Eski adıyla San Francisco yeni adıyla Bay City, Altered Carbon’un siberpunk temasını çok iyi yansıtıyor. Kitabı okurken zihnimde canlanan Bay City ile dizideki Bay City arasında neredeyse hiç fark yok. Dizi, henüz birinci bölüm itibariyle kitaptan ayrılsa da ilk beş bölüm, büyüleyici atmosferi ve yavaş yavaş gelişen olay örgüsü ile şahaneydi. Fakat beşinci bölümden sonrası için aynı şeyi söyleyemeyeceğim. Özellikle Takeshi’nin kardeşi Rei’in diziye dahil olması, güzel olan her şeyi bir anda yok etmeyi başardı. Kitapta kilit nokta olarak nitelenen pek çok olaya değinilmemesi ise hayal kırıklığı yarattı.

Zayıf Kadın Karakterler

Kristin Ortega, kitapta oldukça güçlü bir karakter ve olayların çözümünde büyük bir rol üstleniyor. Sevgilisi Ryker’ın işlemediği bir suç yüzünden depoya kapatılması Ortega’nın zor bir süreçten geçmesine neden oluyor. Kazandığı her kuruşu Ryker’ın bedenini satın alabilmek için ayıran Ortega, sevgilisinin bedeninin, nefret ettiği Laurens Bancroft tarafından satın alındığını öğrenince olaylara dahil oluyor. Kitaptaki Ortega, Ryker’ın bedeni için her şeyi yapmaya hazır olsa da soğukkanlılığı ve zekasıyla öne çıkıyordu. Dizideki Ortega ise ilk andan itibaren Kovacs’a sempati besleyen ve adeta onun peşinden koşan bir karakter olarak karşımıza çıkıyor.

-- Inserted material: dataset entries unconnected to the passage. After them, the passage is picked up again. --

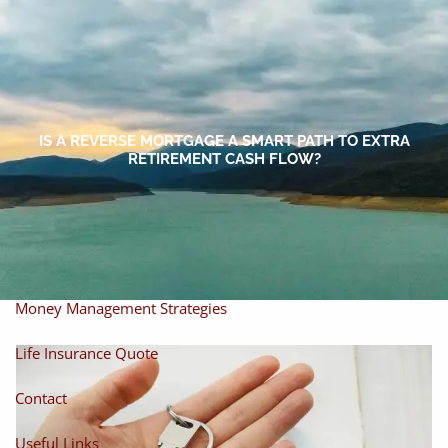
Skip to main content
men
Home
About
IS A REVERSE MORTGAGE A SMART PATH TO EXTRA
RETIREMENT CASH FLOW?
About Miles
Our Process
Our Philosophy
Products And Solutions
Investments
Individual Securities
Insurance
Money Management Strategies
Life Insurance Quote
Contact
Useful Links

Bilincin bedenler arası aktarımını keşfeden ve bu keşfinden pişman olup sonsuz yaşamı sonlandırmak isteyen elçilerin lideri Quellcrist Falconer, kitapta Kovacs’ın akıl hocalığını yapan ve elçilerin lideri olan bir kadındı. Dizide ise gereksiz bir aşk örgüsünün içine dahil edilerek harcanan bir karakter oldu. Dizinin ilk dakikalarında ölümünü izlediğimiz ve kitap boyunca Kovacs’ın aklından çıkaramadığı kadın Sarah idi. Tüm karmaşa sona erdiğinde de Sarah ile kavuşmanın planlarını yapıyordu. Sarah’ın yerini maalesef Quell devraldı. Dizinin kitapla tıpatıp aynı olmasını beklemiyorum. Kitap kadar iyi olmasını da beklemiyorum. Bugüne kadar kitaptan ekrana uyarlanan dizi veya filmler hiçbir zaman aynı etkiyi yaratamadı. Ama Richard K. Morgan’ın 2002 yılında yarattığı güçlü kadın karakterlerin 2018 yılında kurtarılmayı bekleyen prenseslere dönüşmesinin de kabul edilebilir bir şey olduğunu düşünmüyorum.

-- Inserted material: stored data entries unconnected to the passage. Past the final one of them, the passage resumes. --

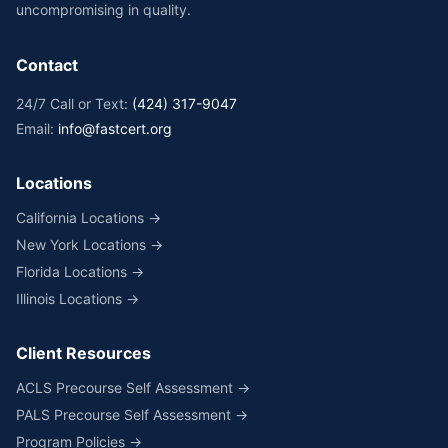
uncompromising in quality.
Contact
24/7 Call or Text:
(424) 317-9047
Email:
info@fastcert.org
Locations
California Locations →
New York Locations →
Florida Locations →
Illinois Locations →
Client Resources
ACLS Precourse Self Assessment →
PALS Precourse Self Assessment →
Program Policies →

Ortega ve Quell’in zayıflığını bir şekilde göz ardı etsek de dizinin kötü karakteri Rei’in elle tutulur tek bir yanı yok. Saplantılı kız kardeş fikri, yalnızca Kovacs’ın hayatını değil tüm diziyi mahvetmeyi başardı. Rei’in yetişkin halini gördüğüm bölümlerden sonra, büyük bir beklenti ile başladığım dizinin uçurumdan yuvarlanmasını seyrettim yalnızca.

Dizinin Hem İyi Hem Kötü Yanları

Netflix’in ilk Alman yapımı dizisi Dark ile oldukça güzel bir intro izlemiştik. Altered Carbon o kadar başarılı olamasa da, beden değişimini anlatan introsuyla ilk saniyelerde seyirciyi etkiliyor. Her bölümün sonunda, bölümde gerçekleşen olaylara uygun bir kapanış yapması ise dizinin en sevdiğim yanlarından biriydi.

Altered Carbon, büyük bütçesi ile pek çok Netflix orijinalinin iptaline sebep oldu. Netflix’in iptal ettiği yüksek bütçeli dizileri arasında The Get Down, Sense8 ve Marco Polo yer alıyordu. Bilimkurgu teması üzerinden kıyaslarsak Altered Carbon, Sense8’ten daha farklı ve başarılı bir dizi değil. Başlamadan önce beklentilerin fazlasıyla yükselmiş olması da Altered Carbon’un değerini düşüren etkenlerden biri. 

Kitapta üstünde pek durulmayan Vernon Elliott karakterini dizide Kovacs’ın yardımcısı olarak izlemek gayet güzeldi. Elliot’ın kızı, genelevde başına gelenlerden sonra akli dengesini yitiriyor. Burada en önemli kısım Lizzie Elliott’ın sarışın olmasıydı. Zira Laurens Bancroft yalnızca kendi eşi Miriam’a benzeyen kadınlar ile ilişkiye girip sonrasında onları öldürüyordu. Lizzie’nin siyahi bir kadın olarak karşımıza çıkması dizideki eşitliği sağlamak için olsa da akışı bir nebze bozuyordu. Bu durumu Mary Lou Henchy ile toparlamaya çalışsalar da romandaki etkiyi yaratamadılar. 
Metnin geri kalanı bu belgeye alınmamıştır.